We plan to drill an additional 38 wells (35.5 net) over the second half of 2022 in our Willesden Green, Pembina, and Peace River assets, utilizing three rigs in the third quarter and expanding to four rigs in late 2022. Combined with the wells from our first half 2022 program, a total of 68 wells (65.0 net) will be rig-released in 2022, of which 55 wells (52.5 net) are expected to be on production by the end of 2022.
The Company has rig-released four Bluesky wells (4.0 net) from the first half 2022 program to date. The first two came on production in mid-April and have produced an average of 327 boe/d per well initial production (“IP“) 30-day rates (99 percent oil). The remaining wells are in the process of being brought on production. From the 2021 program, IP 90-day rates from the first four Bluesky wells (4.0 net) averaged 447 boe/d per well (99 percent heavy oil).
Obsidian Energy plans to drill an additional 14 wells (13.5 net) in Peace River over the second half of the year. Twelve wells (12.0 net) will target the established Bluesky reservoir, following up on the solid results over the past eight months. The remaining two wells (1.5 net) in our second half development program will target the Clearwater play to further delineate our land base. Clearwater development will be a key focus for our 2023 plans as we continue to appraise our 487 prospective land sections, including further exploration and development drilling to increase our future inventory of locations.

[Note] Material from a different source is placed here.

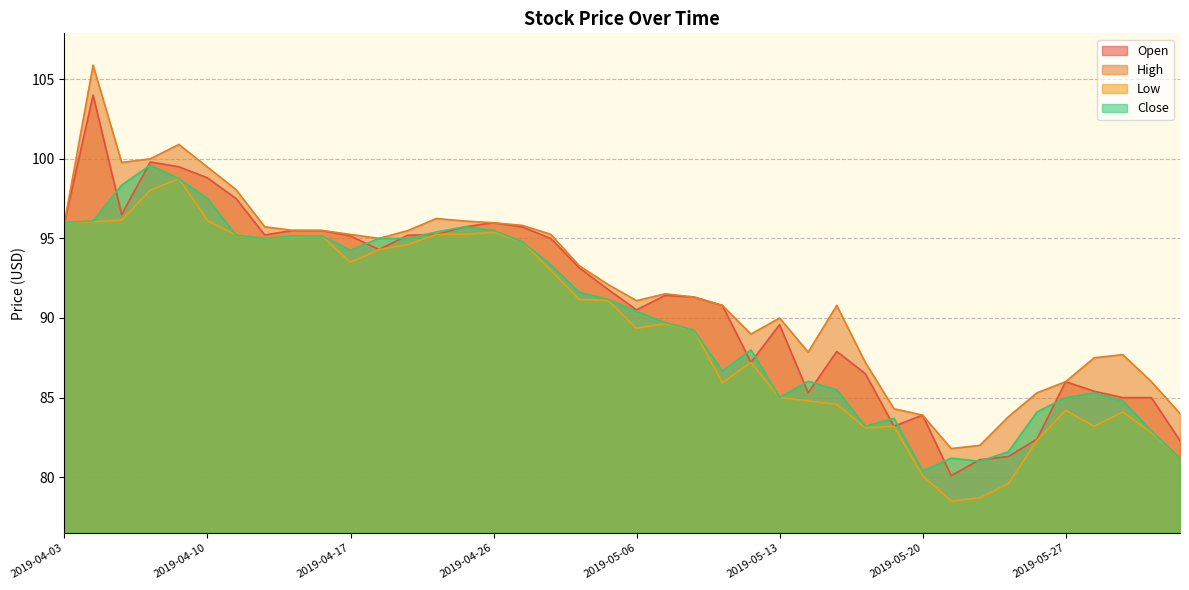

What is the total value across all series at 2019-05-29?

341.6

All ten wells (10.0 net) from our first half development program are rig-released and completed. Seven wells (7.0 net) are currently on production. The average per well IP 30-day rates were:
Faraway 8-3 Pad (3 wells): 190 boe/d (90 percent oi)
Crimson 8-19 Pad (2 Wells): 275 boe/d (76 percent oil)

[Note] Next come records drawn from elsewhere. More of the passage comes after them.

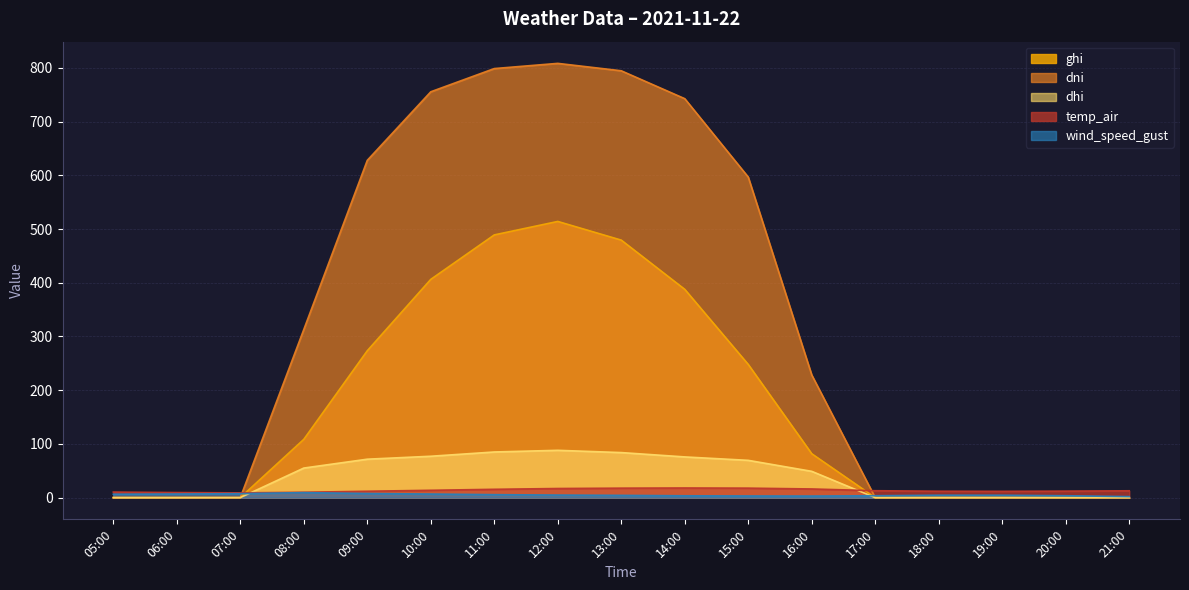

True or false: dhi has a value of 60.6 at 06:00.

False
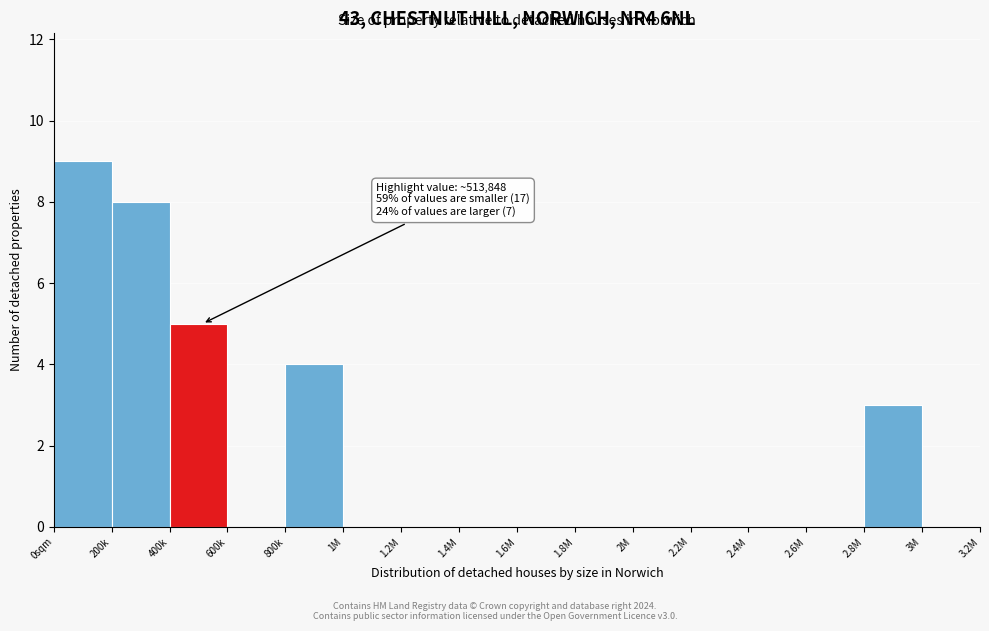

Reading right to left, transcribe all the data shown in this chart.

3M=0	2.8M=3	2.6M=0	2.4M=0	2.2M=0	2M=0	1.8M=0	1.6M=0	1.4M=0	1.2M=0	1M=0	800k=4	600k=0	400k=5	200k=8	0sqm=9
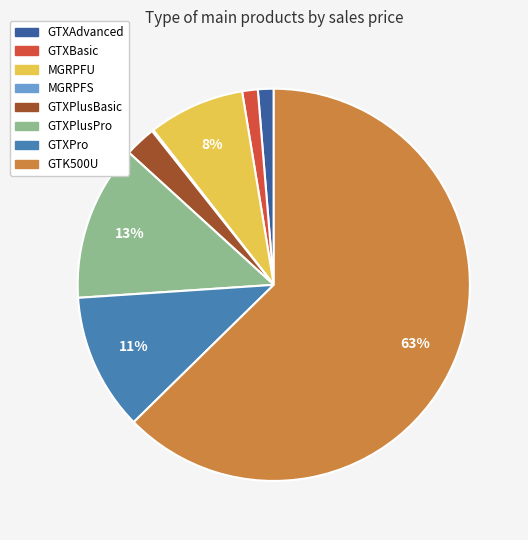

Between GTXPlusBasic and GTXAdvanced, which is larger?

GTXPlusBasic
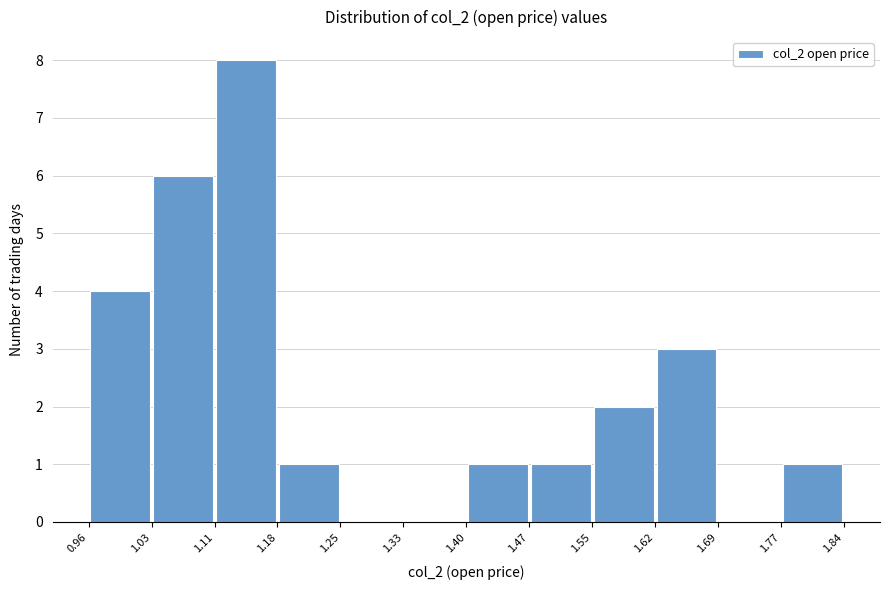

Reading left to right, transcribe this chart: for each bar, give the range it covers on the x-axis and its height. The values are not printed on the chart, so give them approximately, as read against the axis.

0.96 to 1.03: 4
1.03 to 1.11: 6
1.11 to 1.18: 8
1.18 to 1.25: 1
1.25 to 1.33: 0
1.33 to 1.40: 0
1.40 to 1.47: 1
1.47 to 1.55: 1
1.55 to 1.62: 2
1.62 to 1.69: 3
1.69 to 1.77: 0
1.77 to 1.84: 1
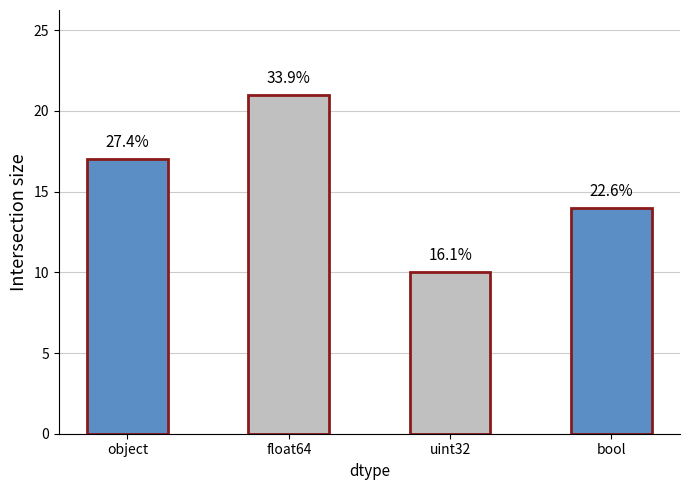

What is the average value?

16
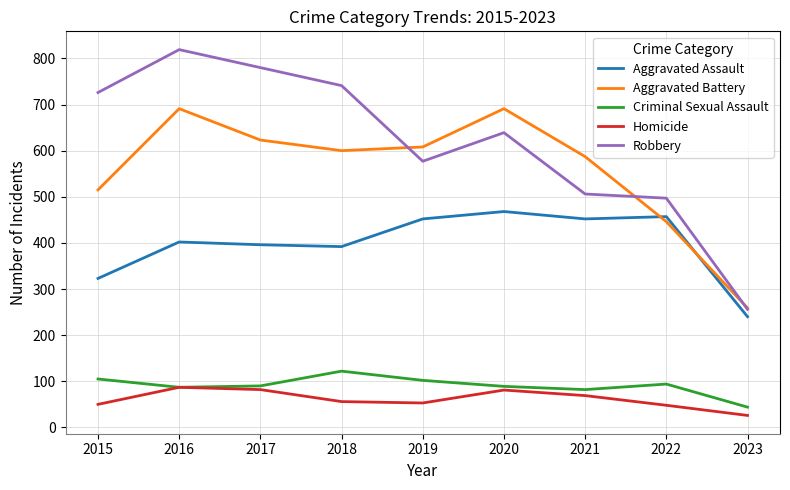

True or false: Aggravated Assault and Robbery cross at least once.

False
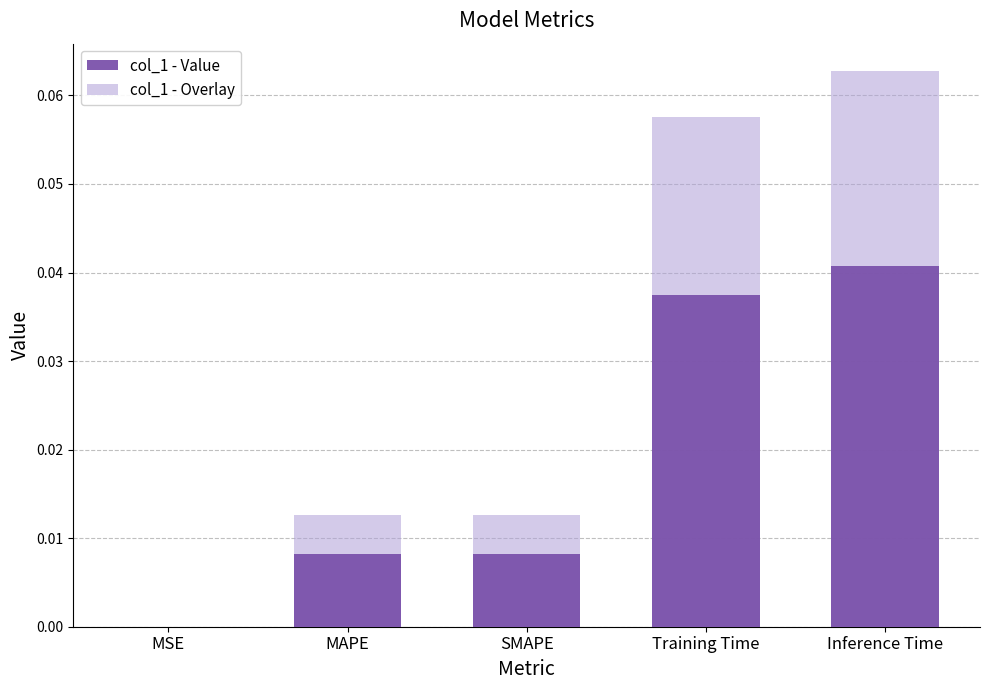

Reading right to left, transcribe all the data shown in this chart.

col_1 - Value: Inference Time=0.0	Training Time=0.0	SMAPE=0.0	MAPE=0.0	MSE=0.0
col_1 - Overlay: Inference Time=0.1	Training Time=0.1	SMAPE=0.0	MAPE=0.0	MSE=0.0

Faraway 9-17 Pad (1 well): 267 boe/d (87 percent oil)
Faraway 14-17 (1 well): 237 boe/d (92 percent oil)
For the remainder of 2022, we plan to drill ten wells (10.0 net) targeting the Cardium formation and one gas-weighted Mannville well (0.5 net).
All five wells (4.5 net) from the first half program are on production. In addition to the first two wells averaging IP 30-day rates of 281 boe/d (82 percent oil), the remaining three averaged IP 30-day rates of 238 boe/d (84 percent oil). In our second half 2022 development program we plan to drill 13 Pembina wells (11.5 net), predominantly targeting the Cardium formation.

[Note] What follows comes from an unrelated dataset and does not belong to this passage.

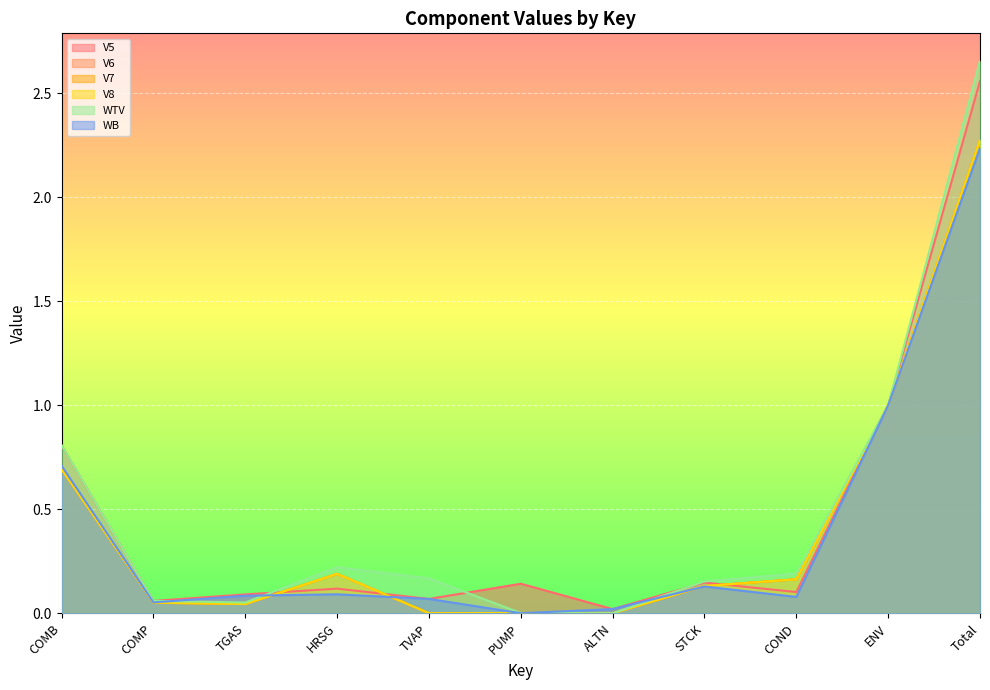

What is the value of the V7 point at the 8th from the left?

0.1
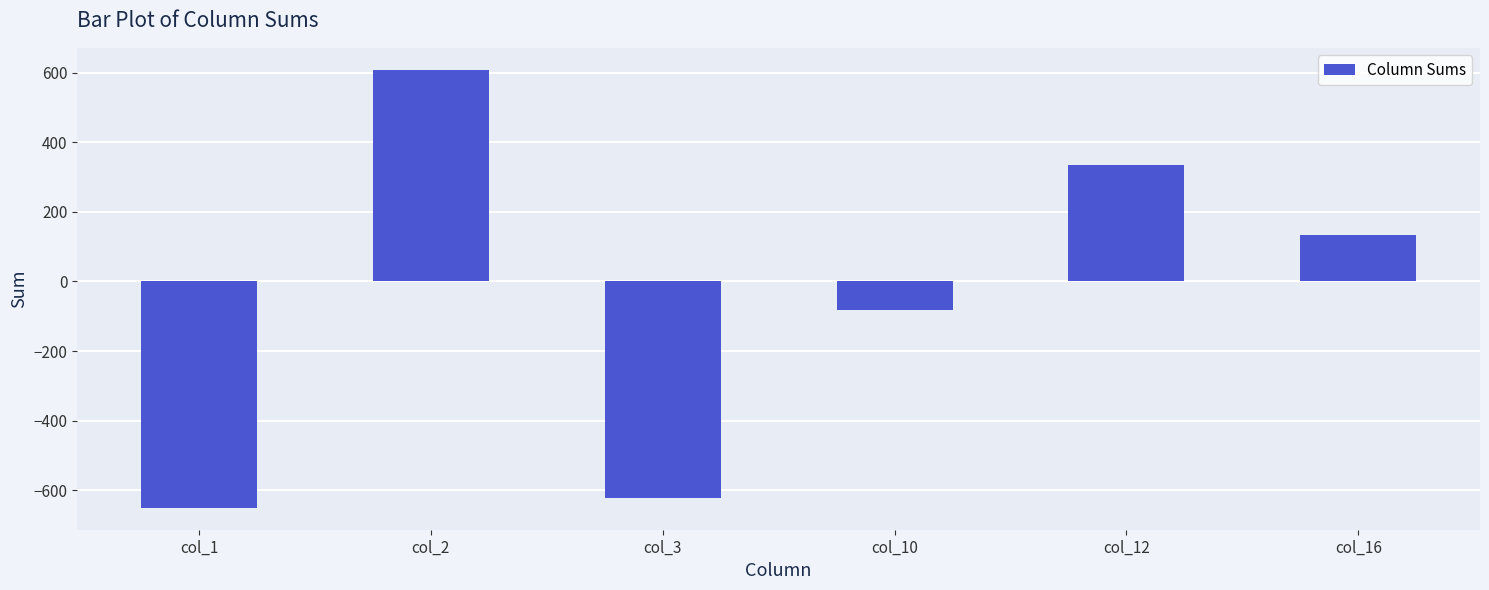

Count the number of categories in the chart.

6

The first well in our eight-well (8.0 net) Viking program was spudded in mid-May, representing our return to development in the asset. Overall, the eight wells are expected to add approximately 1,000 boe/d on an IP-30 basis (67 percent light oil) with capital expenditures of approximately $12.5 million. Most of the drilling will be completed by the end of June with production expected early in the third quarter. Looking forward, we have ample capacity for further Viking development with our strong inventory of locations and 100 percent ownership of oil and gas infrastructure in the region.